- **Action item**: Gather, from the data below, each line in which the word "Amazon" occurs.

- **Material supplied**:
*** Begin section ***
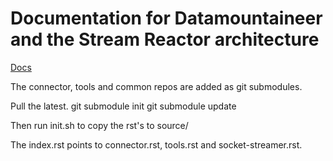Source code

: # Documentation for Datamountaineer and the Stream Reactor architecture

[Docs](http://streamreactor.readthedocs.io/en/latest/)


The connector, tools and common repos are added as git submodules.

Pull the latest.
git submodule init
git submodule update

Then run init.sh to copy the rst's to source/


The index.rst points to connector.rst, tools.rst and socket-streamer.rst.
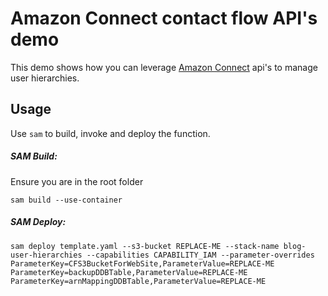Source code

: 
# Amazon Connect contact flow API's demo  

This demo shows how you can leverage [Amazon Connect](https://aws.amazon.com/connect/) api's to manage user hierarchies.  

## Usage
Use `sam` to build, invoke and deploy the function.

##### SAM Build:
Ensure you are in the root folder

`sam build --use-container`

##### SAM Deploy:

`sam deploy template.yaml --s3-bucket REPLACE-ME --stack-name blog-user-hierarchies --capabilities CAPABILITY_IAM --parameter-overrides ParameterKey=CFS3BucketForWebSite,ParameterValue=REPLACE-ME ParameterKey=backupDDBTable,ParameterValue=REPLACE-ME ParameterKey=arnMappingDDBTable,ParameterValue=REPLACE-ME`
*** End section ***
- **Response**:
# Amazon Connect contact flow API's demo  
This demo shows how you can leverage [Amazon Connect](https://aws.amazon.com/connect/) api's to manage user hierarchies.  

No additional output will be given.